» **What is required**: Exact copy, pictures excluded: reproduce every record below.

» **Material supplied**:
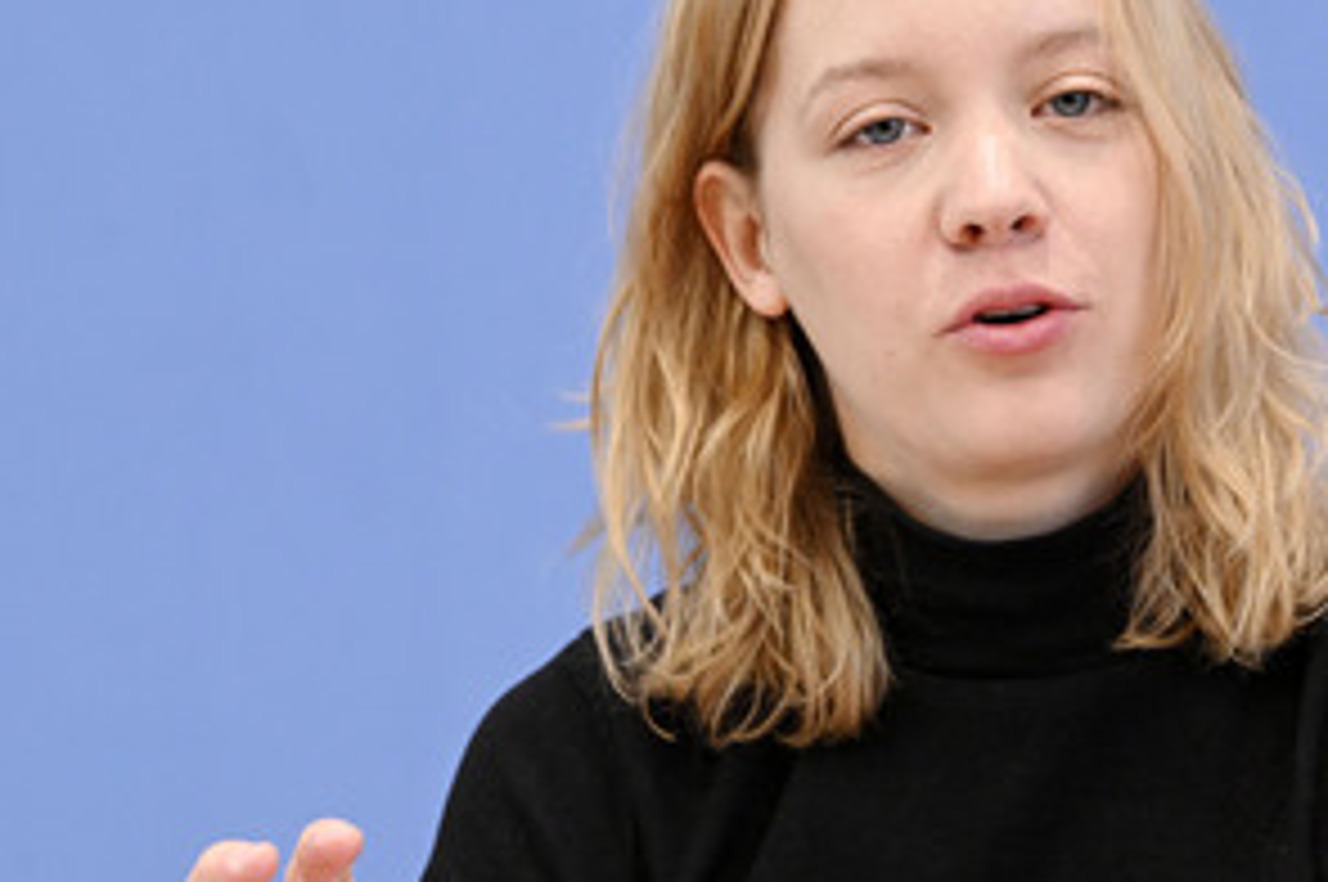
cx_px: 867
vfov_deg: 6.4
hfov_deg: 9.6
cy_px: 378
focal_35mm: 214
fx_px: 7885
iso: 5000
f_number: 6.3
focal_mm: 140
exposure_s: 1/640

» **Task result**:
cx_px: 867
vfov_deg: 6.4
hfov_deg: 9.6
cy_px: 378
focal_35mm: 214
fx_px: 7885
iso: 5000
f_number: 6.3
focal_mm: 140
exposure_s: 1/640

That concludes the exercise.